===== Selected extract =====

Passive or active, thematic ETFs have a bright future ahead. Recent research at Trackinsight surveyed 373 professional ETF investors around the globe and more than half of them (53%) plan to increase their allocation to thematic ETFs over the next 2-3 years. However, there are disparities in geographies. Widely popular in the retail driven US market, thematic ETFs have yet to settle in Europe, where they represent less than 20% of total ETF assets, while the trend has barely started in Asia.

One in four new ETF launches is thematic

Thematic ETF launches have continuously increased in number for each quarter since the beginning of 2020. They also represent an increasing share of all ETF launches. Over the first quarter of 2021, close to 25% of all new launches were thematic ETFs.

 of thematic launches against all ETF launches

Not all regions are seeing the same growth. In the last two quarters, most of the new thematic ETFs were listed in North America - and they collected most of the assets too. Interestingly enough, the most popular themes in the US strongly differ from those in Europe.

===== Supplied records =====

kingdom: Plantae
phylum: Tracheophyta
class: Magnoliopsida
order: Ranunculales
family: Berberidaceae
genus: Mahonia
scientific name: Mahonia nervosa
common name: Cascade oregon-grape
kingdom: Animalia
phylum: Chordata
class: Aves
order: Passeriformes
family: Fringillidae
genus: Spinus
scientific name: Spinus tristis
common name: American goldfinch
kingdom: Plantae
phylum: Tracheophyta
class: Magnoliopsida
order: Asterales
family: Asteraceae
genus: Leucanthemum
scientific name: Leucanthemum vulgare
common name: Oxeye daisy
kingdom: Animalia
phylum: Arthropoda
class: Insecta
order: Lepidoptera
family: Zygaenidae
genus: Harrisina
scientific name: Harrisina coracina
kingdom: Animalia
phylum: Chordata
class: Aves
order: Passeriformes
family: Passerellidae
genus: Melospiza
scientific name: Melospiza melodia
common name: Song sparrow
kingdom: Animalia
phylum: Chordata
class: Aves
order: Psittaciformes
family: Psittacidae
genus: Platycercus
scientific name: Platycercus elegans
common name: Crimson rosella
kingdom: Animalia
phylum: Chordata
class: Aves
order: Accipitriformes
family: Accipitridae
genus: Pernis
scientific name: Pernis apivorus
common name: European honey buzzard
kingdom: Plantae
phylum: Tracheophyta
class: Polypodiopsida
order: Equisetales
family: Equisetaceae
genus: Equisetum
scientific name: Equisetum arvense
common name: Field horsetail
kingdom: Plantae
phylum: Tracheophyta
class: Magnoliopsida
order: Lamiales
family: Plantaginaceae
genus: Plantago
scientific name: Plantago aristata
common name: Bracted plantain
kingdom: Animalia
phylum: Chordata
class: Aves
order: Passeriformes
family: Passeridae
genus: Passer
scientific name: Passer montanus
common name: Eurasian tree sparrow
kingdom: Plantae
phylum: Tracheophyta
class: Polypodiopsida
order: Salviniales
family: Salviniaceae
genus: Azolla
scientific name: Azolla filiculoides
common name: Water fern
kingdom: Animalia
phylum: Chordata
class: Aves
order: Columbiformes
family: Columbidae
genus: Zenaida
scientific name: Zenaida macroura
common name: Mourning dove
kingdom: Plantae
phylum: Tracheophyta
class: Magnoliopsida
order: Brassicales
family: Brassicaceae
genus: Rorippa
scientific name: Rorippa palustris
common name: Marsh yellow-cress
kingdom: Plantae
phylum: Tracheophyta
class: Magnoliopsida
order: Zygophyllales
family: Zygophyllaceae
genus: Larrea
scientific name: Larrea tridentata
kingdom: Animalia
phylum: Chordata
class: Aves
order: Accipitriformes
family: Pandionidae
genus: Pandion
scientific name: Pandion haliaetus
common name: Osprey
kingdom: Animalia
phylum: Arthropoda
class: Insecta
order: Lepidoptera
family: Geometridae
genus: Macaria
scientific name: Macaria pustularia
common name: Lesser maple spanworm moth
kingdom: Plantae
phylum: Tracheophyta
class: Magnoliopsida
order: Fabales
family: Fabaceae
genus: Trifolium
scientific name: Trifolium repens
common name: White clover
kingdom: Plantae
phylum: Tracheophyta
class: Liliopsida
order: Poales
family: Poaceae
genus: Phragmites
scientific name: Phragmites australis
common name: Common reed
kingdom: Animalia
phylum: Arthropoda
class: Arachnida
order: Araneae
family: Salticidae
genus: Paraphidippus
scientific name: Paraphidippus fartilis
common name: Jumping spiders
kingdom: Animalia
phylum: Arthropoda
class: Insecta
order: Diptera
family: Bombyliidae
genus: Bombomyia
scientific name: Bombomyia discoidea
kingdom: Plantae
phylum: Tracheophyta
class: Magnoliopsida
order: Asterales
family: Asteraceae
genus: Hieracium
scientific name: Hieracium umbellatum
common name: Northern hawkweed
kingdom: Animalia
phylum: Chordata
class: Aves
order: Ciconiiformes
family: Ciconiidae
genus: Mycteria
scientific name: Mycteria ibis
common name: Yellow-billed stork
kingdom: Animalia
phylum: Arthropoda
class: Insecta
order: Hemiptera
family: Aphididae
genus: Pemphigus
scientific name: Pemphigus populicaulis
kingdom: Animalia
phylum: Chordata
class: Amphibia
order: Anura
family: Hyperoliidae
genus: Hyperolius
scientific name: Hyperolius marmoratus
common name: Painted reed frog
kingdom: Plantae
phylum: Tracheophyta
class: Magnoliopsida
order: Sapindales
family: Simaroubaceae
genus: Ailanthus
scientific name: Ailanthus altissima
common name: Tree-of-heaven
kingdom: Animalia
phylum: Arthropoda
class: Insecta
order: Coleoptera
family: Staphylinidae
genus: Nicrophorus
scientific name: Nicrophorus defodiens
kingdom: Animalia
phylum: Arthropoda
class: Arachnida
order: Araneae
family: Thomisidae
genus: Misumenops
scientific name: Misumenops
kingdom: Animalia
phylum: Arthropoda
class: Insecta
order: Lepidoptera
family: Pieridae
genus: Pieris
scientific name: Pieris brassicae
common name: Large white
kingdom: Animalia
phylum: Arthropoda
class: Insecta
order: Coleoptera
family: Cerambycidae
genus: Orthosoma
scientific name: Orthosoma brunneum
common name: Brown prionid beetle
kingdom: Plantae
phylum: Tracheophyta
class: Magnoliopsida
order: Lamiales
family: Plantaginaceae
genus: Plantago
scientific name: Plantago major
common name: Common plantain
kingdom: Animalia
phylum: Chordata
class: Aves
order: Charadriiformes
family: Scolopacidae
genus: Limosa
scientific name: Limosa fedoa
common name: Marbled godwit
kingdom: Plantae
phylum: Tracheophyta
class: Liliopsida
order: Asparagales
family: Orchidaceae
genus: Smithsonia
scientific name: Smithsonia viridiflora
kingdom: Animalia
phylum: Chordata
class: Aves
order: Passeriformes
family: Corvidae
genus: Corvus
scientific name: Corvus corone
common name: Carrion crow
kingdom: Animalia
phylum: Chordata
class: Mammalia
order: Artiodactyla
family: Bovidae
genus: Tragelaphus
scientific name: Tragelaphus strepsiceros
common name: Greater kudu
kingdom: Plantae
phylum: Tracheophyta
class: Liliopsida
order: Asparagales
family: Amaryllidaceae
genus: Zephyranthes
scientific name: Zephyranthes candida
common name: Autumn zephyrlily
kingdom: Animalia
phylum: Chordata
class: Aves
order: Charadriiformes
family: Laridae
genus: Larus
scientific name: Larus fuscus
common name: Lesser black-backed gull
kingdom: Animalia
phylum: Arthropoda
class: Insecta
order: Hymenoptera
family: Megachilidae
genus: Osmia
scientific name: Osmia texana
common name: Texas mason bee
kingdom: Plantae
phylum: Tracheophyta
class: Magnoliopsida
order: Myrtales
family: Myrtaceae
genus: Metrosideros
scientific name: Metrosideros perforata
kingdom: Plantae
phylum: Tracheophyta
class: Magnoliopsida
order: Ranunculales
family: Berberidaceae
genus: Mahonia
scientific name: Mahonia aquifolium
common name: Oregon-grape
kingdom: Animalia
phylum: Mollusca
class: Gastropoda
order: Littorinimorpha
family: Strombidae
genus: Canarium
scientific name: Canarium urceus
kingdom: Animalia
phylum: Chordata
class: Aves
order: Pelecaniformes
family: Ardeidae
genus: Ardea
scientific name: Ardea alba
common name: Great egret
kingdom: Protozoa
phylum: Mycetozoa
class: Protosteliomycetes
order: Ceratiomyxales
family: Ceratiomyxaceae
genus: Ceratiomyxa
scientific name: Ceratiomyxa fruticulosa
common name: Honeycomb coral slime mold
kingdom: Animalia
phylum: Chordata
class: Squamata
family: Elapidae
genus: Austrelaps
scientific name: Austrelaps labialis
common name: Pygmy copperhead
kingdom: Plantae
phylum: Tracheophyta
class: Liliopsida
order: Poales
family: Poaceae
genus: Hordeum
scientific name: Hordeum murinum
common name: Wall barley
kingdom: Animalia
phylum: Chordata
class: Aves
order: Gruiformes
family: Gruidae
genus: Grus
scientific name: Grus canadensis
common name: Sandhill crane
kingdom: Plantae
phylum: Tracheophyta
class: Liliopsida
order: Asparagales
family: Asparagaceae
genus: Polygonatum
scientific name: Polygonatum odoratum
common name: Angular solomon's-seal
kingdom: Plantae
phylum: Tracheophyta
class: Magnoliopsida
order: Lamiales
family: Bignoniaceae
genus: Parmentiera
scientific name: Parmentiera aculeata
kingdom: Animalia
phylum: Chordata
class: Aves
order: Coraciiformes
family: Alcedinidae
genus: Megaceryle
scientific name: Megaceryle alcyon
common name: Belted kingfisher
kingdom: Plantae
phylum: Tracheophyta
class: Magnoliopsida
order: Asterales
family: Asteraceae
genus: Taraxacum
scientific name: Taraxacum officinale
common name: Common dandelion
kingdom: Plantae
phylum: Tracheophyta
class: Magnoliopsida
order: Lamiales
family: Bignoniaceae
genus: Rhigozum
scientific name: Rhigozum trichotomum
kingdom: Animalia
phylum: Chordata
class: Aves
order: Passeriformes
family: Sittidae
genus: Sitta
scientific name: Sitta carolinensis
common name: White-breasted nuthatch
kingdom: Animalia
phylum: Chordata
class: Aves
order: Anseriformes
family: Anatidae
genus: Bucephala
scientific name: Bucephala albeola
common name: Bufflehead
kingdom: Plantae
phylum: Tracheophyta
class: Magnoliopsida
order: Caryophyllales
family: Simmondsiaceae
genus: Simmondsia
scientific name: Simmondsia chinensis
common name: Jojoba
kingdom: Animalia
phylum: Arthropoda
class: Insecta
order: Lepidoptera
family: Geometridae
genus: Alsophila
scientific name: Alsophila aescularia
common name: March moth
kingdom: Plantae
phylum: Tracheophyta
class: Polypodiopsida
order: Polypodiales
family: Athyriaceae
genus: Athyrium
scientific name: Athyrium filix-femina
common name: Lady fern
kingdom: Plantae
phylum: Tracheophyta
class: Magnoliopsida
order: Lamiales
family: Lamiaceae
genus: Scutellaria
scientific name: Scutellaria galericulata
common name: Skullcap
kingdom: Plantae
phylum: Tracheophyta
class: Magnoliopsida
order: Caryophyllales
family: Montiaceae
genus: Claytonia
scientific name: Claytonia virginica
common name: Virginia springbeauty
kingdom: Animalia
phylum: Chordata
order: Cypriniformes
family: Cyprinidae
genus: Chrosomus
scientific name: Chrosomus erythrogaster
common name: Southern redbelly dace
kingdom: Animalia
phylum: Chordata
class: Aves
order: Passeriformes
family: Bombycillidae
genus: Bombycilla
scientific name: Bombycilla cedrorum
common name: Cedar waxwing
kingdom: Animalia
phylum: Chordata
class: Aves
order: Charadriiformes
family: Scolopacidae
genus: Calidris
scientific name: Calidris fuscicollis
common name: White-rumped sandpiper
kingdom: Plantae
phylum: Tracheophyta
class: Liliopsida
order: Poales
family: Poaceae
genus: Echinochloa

=====

◆ **Required actions**:
**1)** Reproduce the text on thematic ETFs between "Passive or active, thematic" and "were thematic ETFs.", inclusive, substituting "the research firm" for "Trackinsight".
**2)** Answer these questions using the text on thematic ETFs.
(a) How many professional ETF investors did the Trackinsight research survey?
(b) Over the first quarter of 2021, roughly what share of all new ETF launches were thematic?
(c) In the last two quarters, where were most of the new thematic ETFs listed?

◆ **Solution set**:
**1)**
Passive or active, thematic ETFs have a bright future ahead. Recent research at the research firm surveyed 373 professional ETF investors around the globe and more than half of them (53%) plan to increase their allocation to thematic ETFs over the next 2-3 years. However, there are disparities in geographies. Widely popular in the retail driven US market, thematic ETFs have yet to settle in Europe, where they represent less than 20% of total ETF assets, while the trend has barely started in Asia.

One in four new ETF launches is thematic

Thematic ETF launches have continuously increased in number for each quarter since the beginning of 2020. They also represent an increasing share of all ETF launches. Over the first quarter of 2021, close to 25% of all new launches were thematic ETFs.

**2)**
(a) 373
(b) Close to 25%
(c) North America